▶ _Required action_: Swap "categories" for "groups" in the records, starting at the line that has "埼玉(芝園公民館): median 8.0, box" and running through the end of the records. Return only those lines with everything else unchanged, and leave the pictures out.

▶ _Extracted material_:
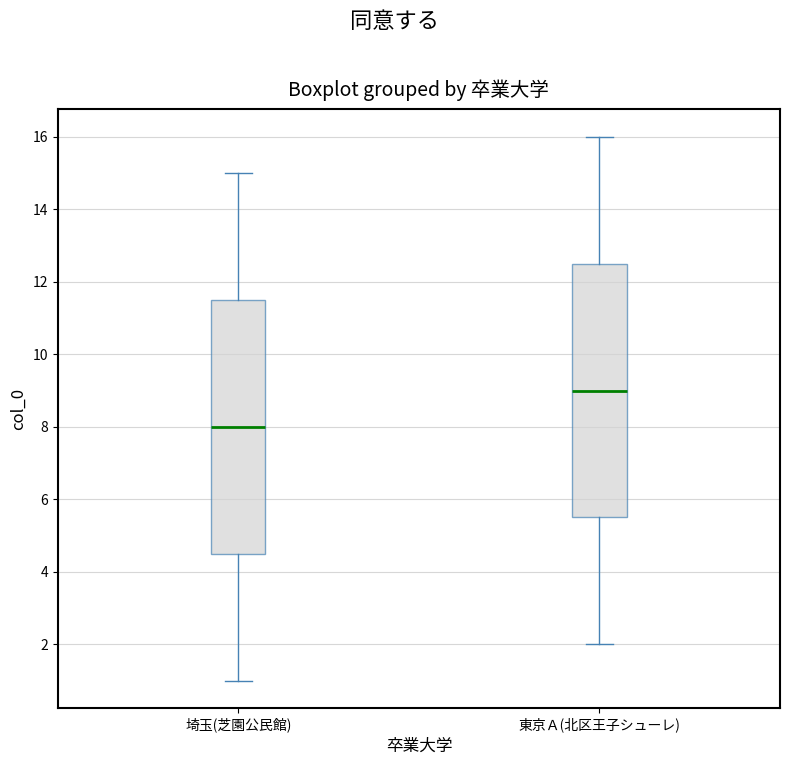

Reading left to right, transcribe this box plot: for each box, give where its median line is, the range the box spans, and where its two whiskers end, as read against the y-axis. The values are not printed on the chart, so give them approximately, as read against the axis.

埼玉(芝園公民館): median 8.0, box 4.6 to 11.6, whiskers 1.0 to 15.0
東京Ａ(北区王子シューレ): median 9.0, box 5.6 to 12.6, whiskers 2.0 to 16.0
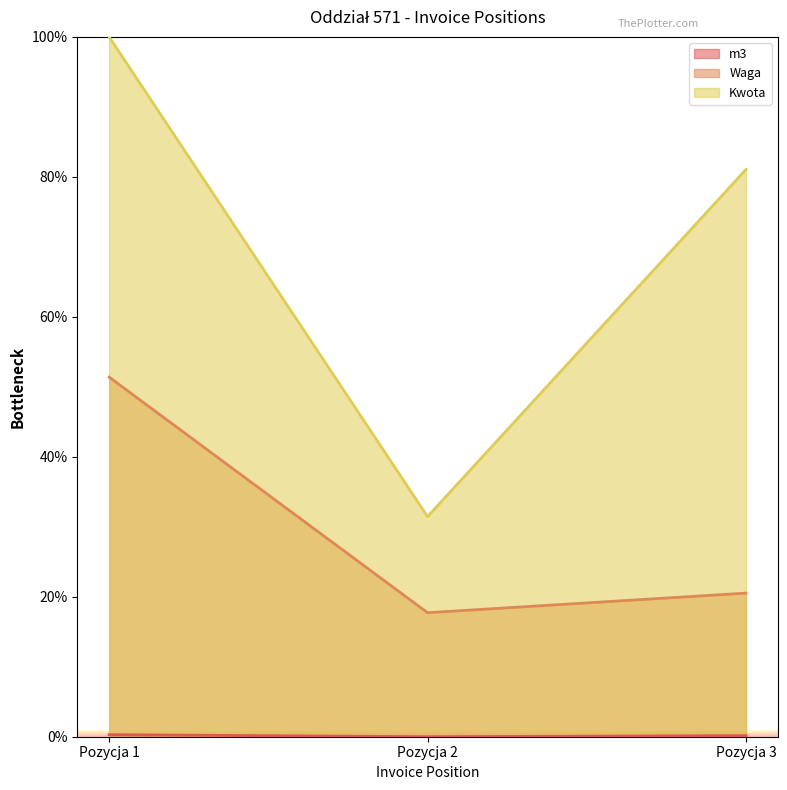

At how many categories does at least one series exceed 77?

2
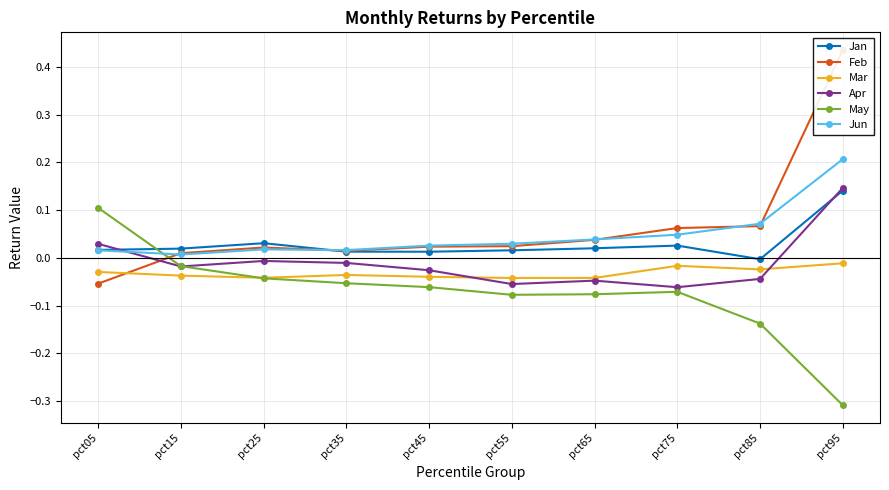

How many lines are shown in the chart?

6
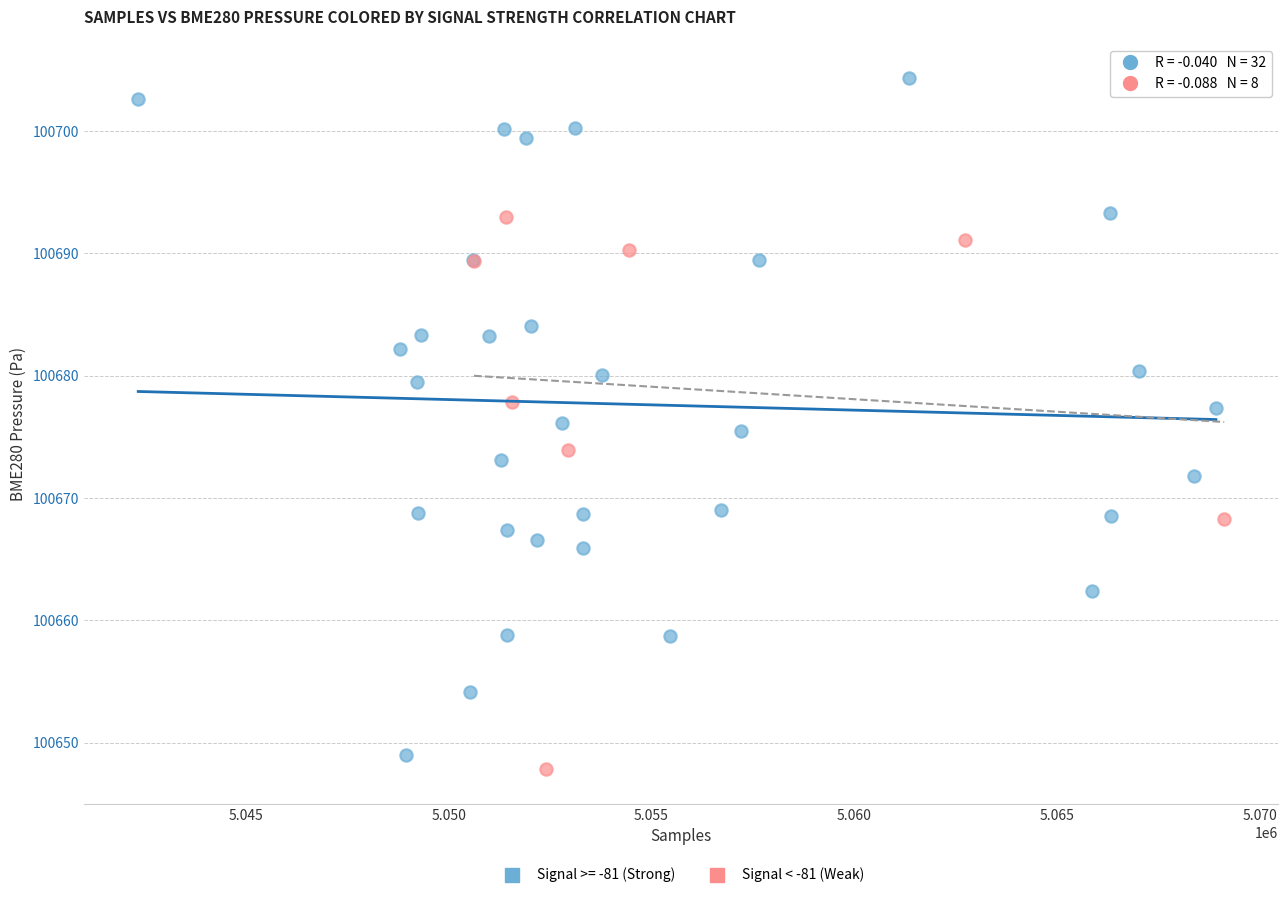

Which series contains the highest Y value?

Signal >= -81 (Strong)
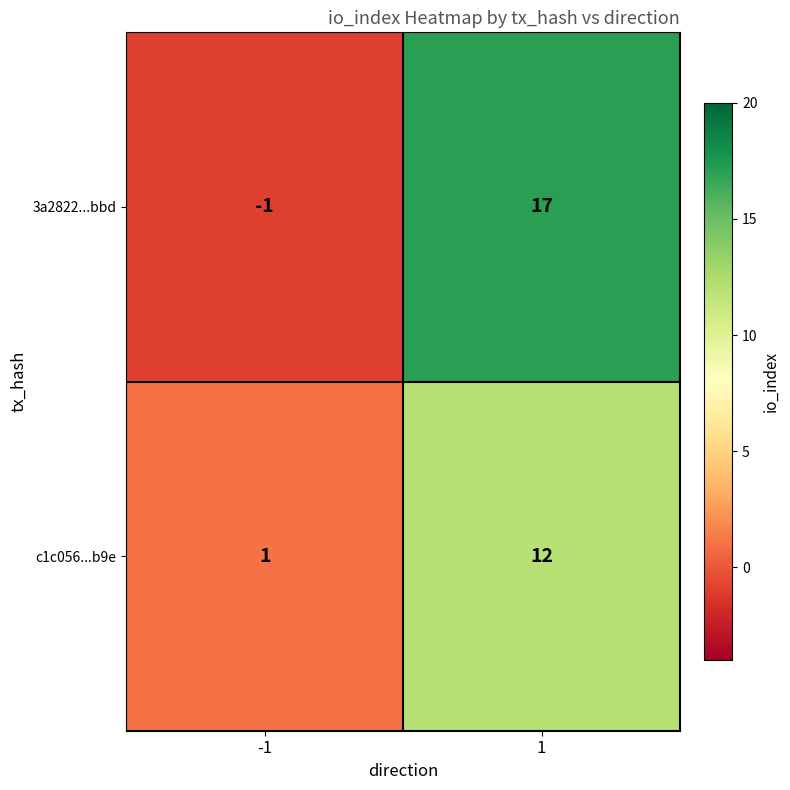

Read the 3a2822...bbd value at 1, to the nearest 5.

15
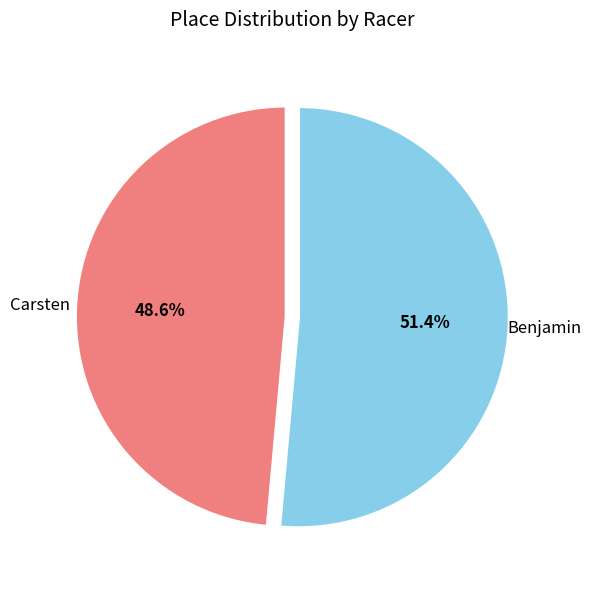

Rank the categories by value from lowest to highest.

Carsten, Benjamin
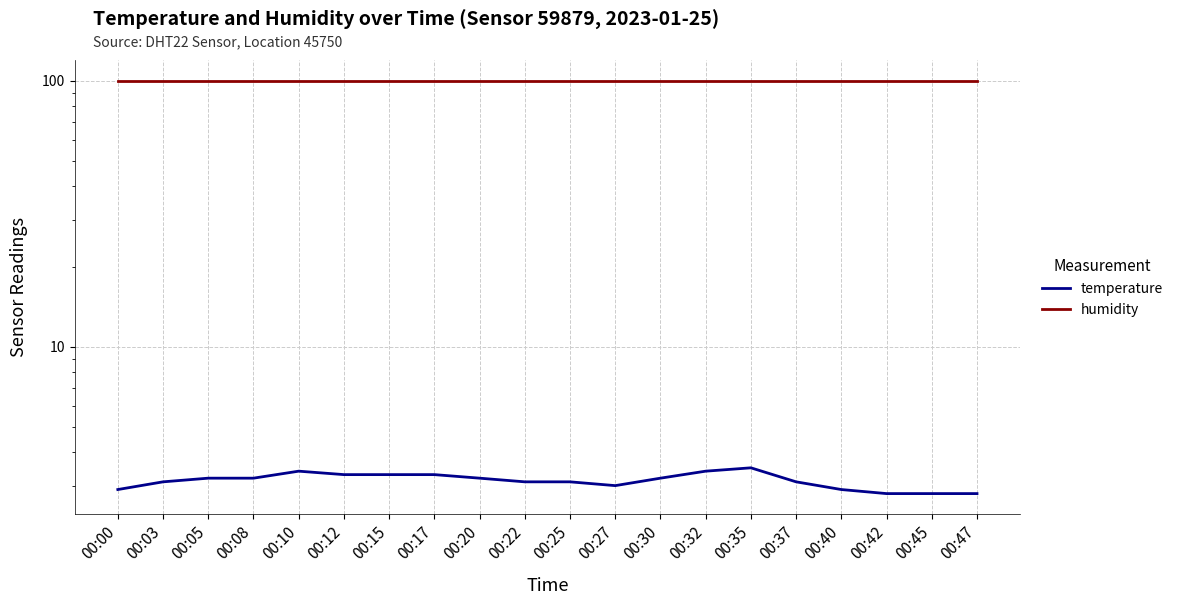

At which label does temperature reach its peak?

00:35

▶ _Answer to this task_:
埼玉(芝園公民館): median 8.0, box 4.6 to 11.6, whiskers 1.0 to 15.0
東京Ａ(北区王子シューレ): median 9.0, box 5.6 to 12.6, whiskers 2.0 to 16.0

At how many groups does at least one series exceed 77?

2

How many lines are shown in the chart?

6

Which series contains the highest Y value?

Signal >= -81 (Strong)

Read the 3a2822...bbd value at 1, to the nearest 5.

15

Rank the groups by value from lowest to highest.

Carsten, Benjamin

At which label does temperature reach its peak?

00:35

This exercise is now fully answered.